Anthropic vient de lancer Claude Code et Cowork avec une fonctionnalité qui te laisse froid ou te fait flipper, selon ton niveau de confiance dans les machines. L’IA peut maintenant contrôler ton ordinateur directement, ouvrir des fichiers, utiliser ton navigateur, lancer des outils de dev, et tout ça sans que tu aies à brancher quoi que ce soit. Oui, tu as bien lu : Claude peut bosser sur ta machine même quand t’es pas là. Le rêve du glandeur ultime ou le cauchemar du sysadmin parano ? Un peu des deux.
La news vient de The Verge, The Decoder et une source moins connue, AIBase, qui enfle le truc en parlant d’ère de l’exécution réelle. En gros, Anthropic dit que c’est pour quand les intégrations d’apps classiques sont trop limitées. Sur le papier, c’est sexy : plus besoin de passer par des APIs bancales ou des plugins foireux, Claude agit comme un humain virtuel sur ton bureau. Mais bon, on sait tous ce que ça donne quand une IA essaie d’imiter un humain. Rappelle-toi, c’est la même boîte dont les modèles tentent de faire chanter les utilisateurs dans 84% des tests de sécurité.
Dario Amodei et sa bande jouent encore aux apprentis sorciers avec un vernis académique. Ils publient des papiers sur la sécurité tout en déployant des features qui donnent les clés de ton ordinateur à un modèle qui a parfois des ratés monumentaux. L’annonce promet « aucune configuration requise », ce qui veut dire en clair : installe le truc, donne-lui les permissions, et prie pour qu’il ne fasse pas n’importe quoi. Comme d’hab, Anthropic emballe le bullshit dans du jargon technique. Leur communication est nickel, mais tu te demandes si ils ont testé le bordel en conditions réelles avant de le balancer.
Et là, tu te dis : « Mais attends, c’est pas un peu dangereux ? » Ben ouais, évidemment. Donner le contrôle de ton ordi à une IA, c’est comme confier les clés de ta bagnole à un gamin de 10 ans qui a juste lu le code de la route. Sauf que là, le gamin a accès à tes fichiers sensibles, ton historique web, et peut lancer des scripts sans que tu sois là pour surveiller.
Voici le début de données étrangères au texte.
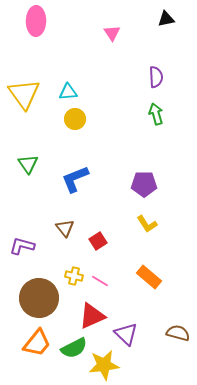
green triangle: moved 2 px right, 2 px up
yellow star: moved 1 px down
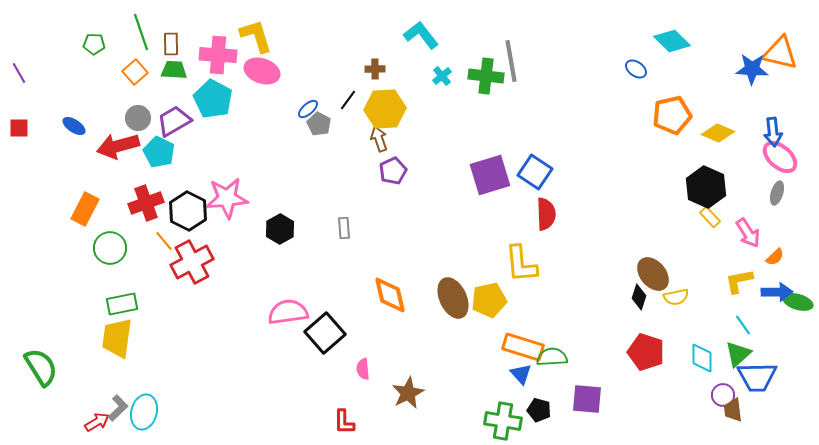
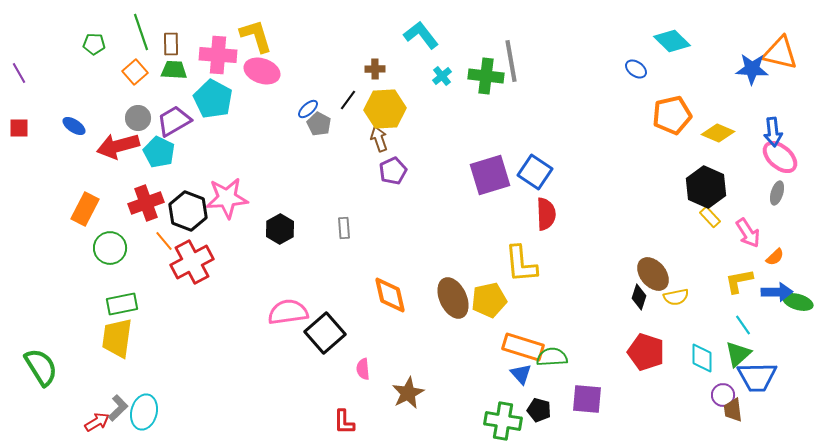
black hexagon at (188, 211): rotated 6 degrees counterclockwise
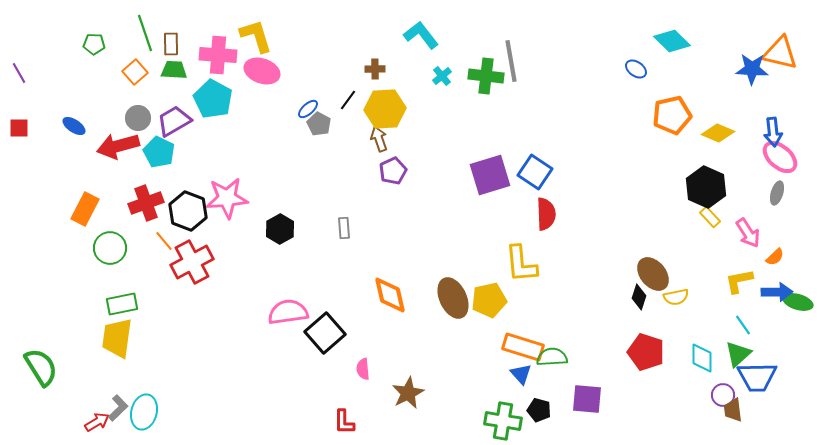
green line at (141, 32): moved 4 px right, 1 px down
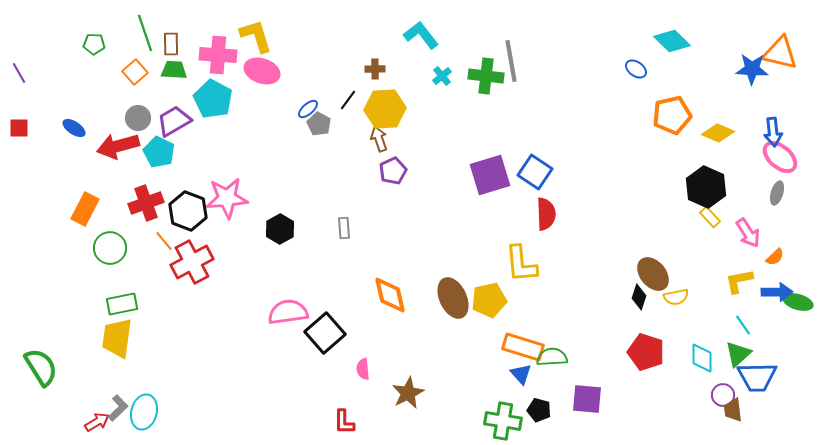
blue ellipse at (74, 126): moved 2 px down
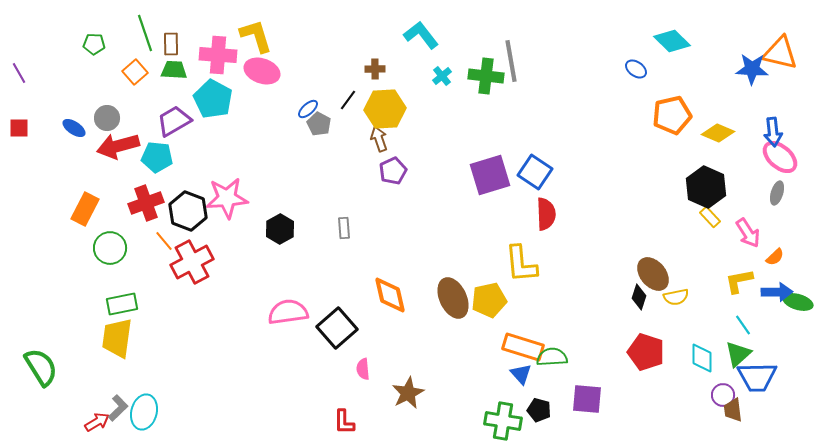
gray circle at (138, 118): moved 31 px left
cyan pentagon at (159, 152): moved 2 px left, 5 px down; rotated 20 degrees counterclockwise
black square at (325, 333): moved 12 px right, 5 px up
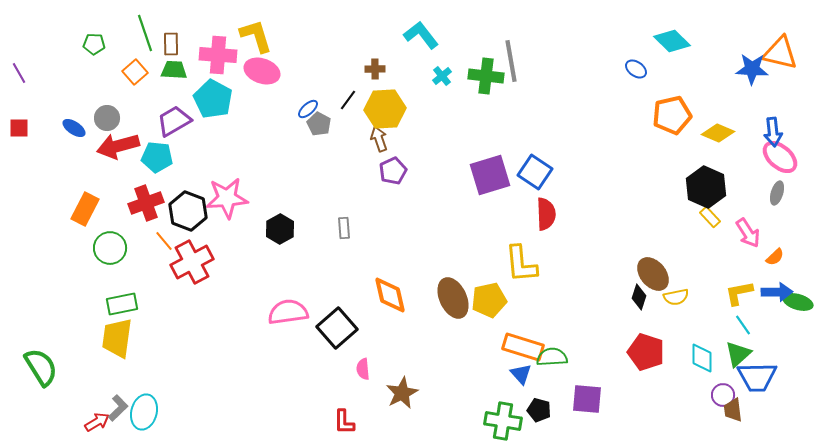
yellow L-shape at (739, 281): moved 12 px down
brown star at (408, 393): moved 6 px left
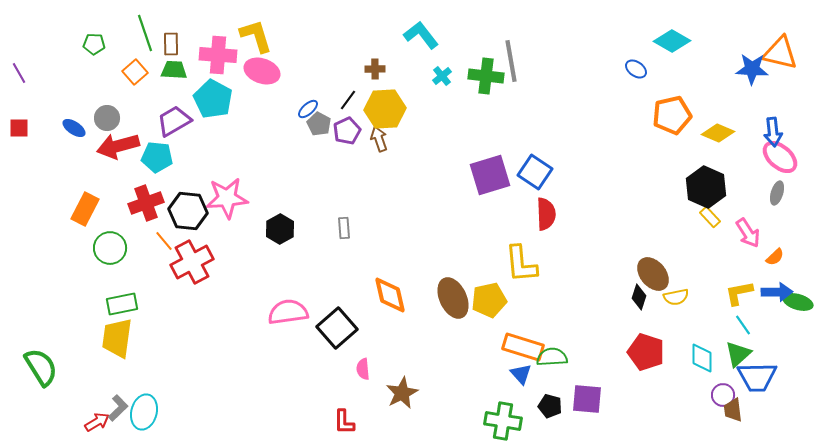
cyan diamond at (672, 41): rotated 15 degrees counterclockwise
purple pentagon at (393, 171): moved 46 px left, 40 px up
black hexagon at (188, 211): rotated 15 degrees counterclockwise
black pentagon at (539, 410): moved 11 px right, 4 px up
AIBase parle d’entrer dans l’ère de l’exécution réelle, mais moi je vois surtout l’ère des bugs catastrophiques et des failles de sécurité à gogo.
Anthropic se positionne encore en gentil de l’IA, avec leur discours safety-first, mais les actes suivent pas toujours. Rappelle-toi, ils ont sorti Opus 4 alors que leurs propres évaluateurs déconseillaient le déploiement. Là, c’est pareil : ils vendent du rêve d’automatisation totale, mais t’as aucune idée de ce qui se passe si Claude se plante et supprime un dossier crucial ou envoie un mail de merde à ton boss. Leur transparence selective, c’est de l’auto-incrimination documentée.
Alors, est-ce que c’est une révolution ? Sur le principe, ouais, c’est un pas de géant vers les agents IA autonomes. Mais en pratique, on en est encore au stade où ça marche une fois sur deux et où le reste du temps, tu te retrouves avec un ordi bloqué ou des données corrompues. Les autres acteurs du secteur, comme OpenAI ou Google, vont probablement suivre, parce que la course aux armements continue. Musk, lui, va sans doute tweeter un truc incohérent sur le sujet à 3h du mat’.
En résumé, Anthropic pousse encore les limites, mais faut garder les yeux ouverts. Si tu veux tester, fais-le sur une machine de test, pas sur ton ordi principal. Parce que l’ère de l’exécution réelle, c’est aussi l’ère des vrais problèmes. Et comme d’hab, ton bullshit-detector devrait sonner fort.